===== WORKING DATA =====

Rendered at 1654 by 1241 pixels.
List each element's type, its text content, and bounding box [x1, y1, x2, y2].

=====
===== WORKING DATA =====

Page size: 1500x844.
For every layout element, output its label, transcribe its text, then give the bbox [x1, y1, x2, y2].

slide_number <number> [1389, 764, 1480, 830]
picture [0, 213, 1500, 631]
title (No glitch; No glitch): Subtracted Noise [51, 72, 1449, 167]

=====

_WORK TO BE COMPLETED_.
Can you reproduce word for word the rows between the line holding "Page size: 1500x844." and the line holding "title (No glitch;", inclusive?

_EXERCISE RESULT_.
Page size: 1500x844.
For every layout element, output its label, transcribe its text, then give the bbox [x1, y1, x2, y2].

slide_number <number> [1389, 764, 1480, 830]
picture [0, 213, 1500, 631]
title (No glitch; No glitch): Subtracted Noise [51, 72, 1449, 167]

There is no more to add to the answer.